There you have it. TravelBitchFest 2015.
Obviously it’s far from all bad. The German was endlessly patient, driving me hundreds of kilometers per day to see all the places on my Germany to-do list. The Rhine Valley and Rothenburg were just as beautiful as I had imagined. The Bavarian Alps and the castles nestled in them surpassed all expectations and took my breath away (I have since added the Alps to my Travel Wish List). I met up with fellow travel blogger Allane in Munich – and she was an absolute delight.
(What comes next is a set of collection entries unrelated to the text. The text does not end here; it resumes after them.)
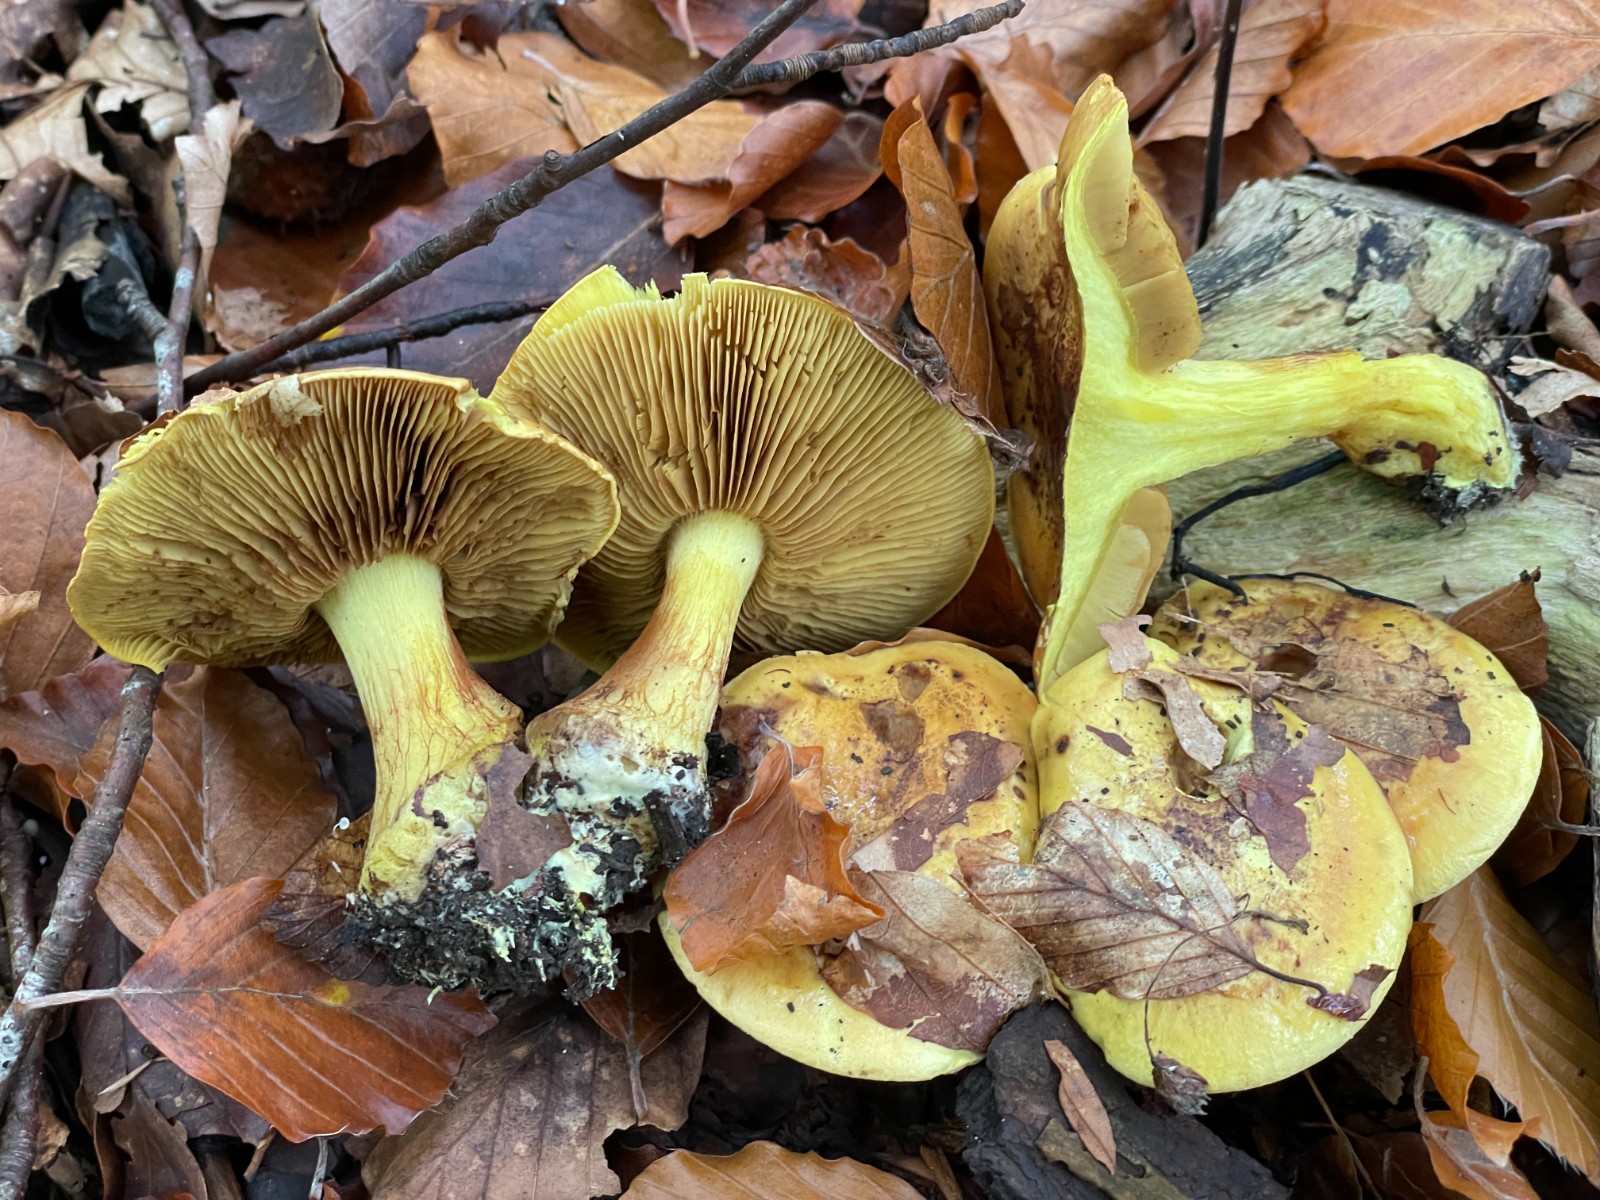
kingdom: Fungi
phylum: Basidiomycota
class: Agaricomycetes
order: Agaricales
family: Cortinariaceae
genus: Calonarius
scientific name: Calonarius splendens
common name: sirene-slørhat
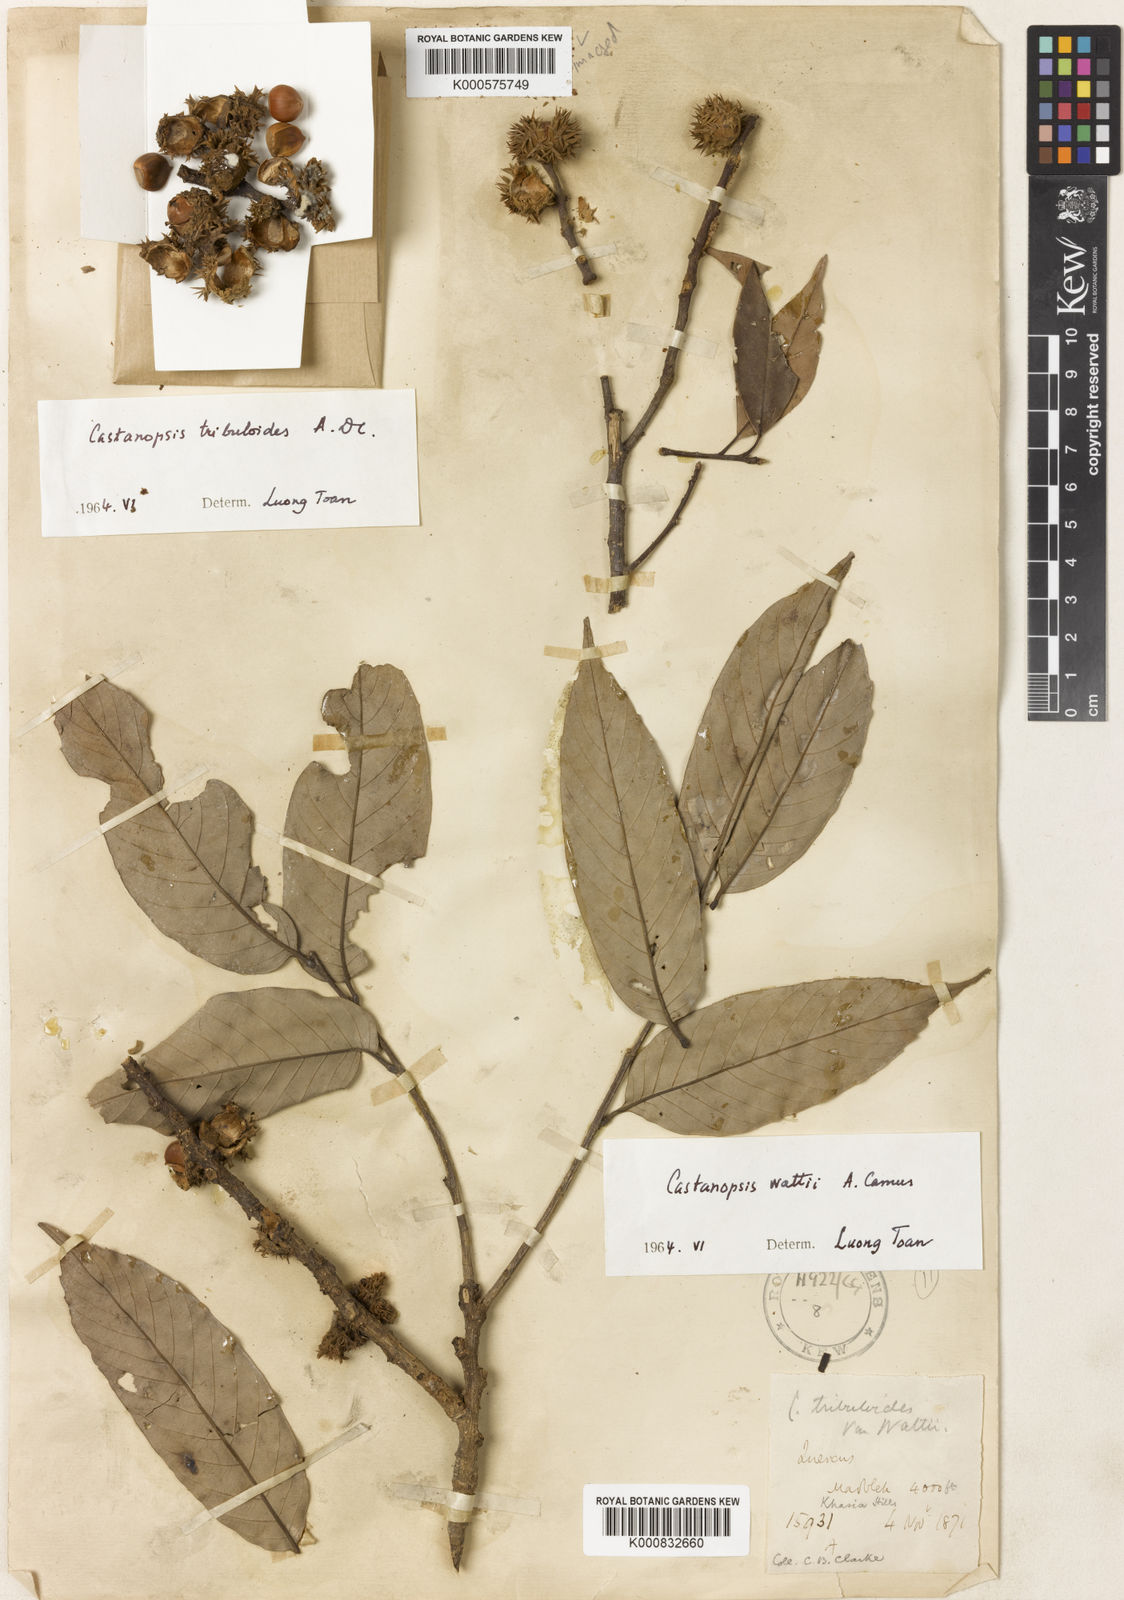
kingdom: Plantae
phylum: Tracheophyta
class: Magnoliopsida
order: Fagales
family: Fagaceae
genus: Castanopsis
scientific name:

I fell in love with Apfelwein and Weinschorle in Germany – they agreed with me much better than German beer (once a Bud girl, always a Bud girl, I guess).
My Agriturismo farm/villa just outside of Bologna is picture-perfect, with vineyards and a refreshing pool surrounded by rose bushes, and the view of those insurmountable rolling hills outside the window of my perfect, comfy room. Oh, and it’s owned and run by Federico, the most welcoming and attentive man, who goes out of his way to find solutions for all my #TravelProblems.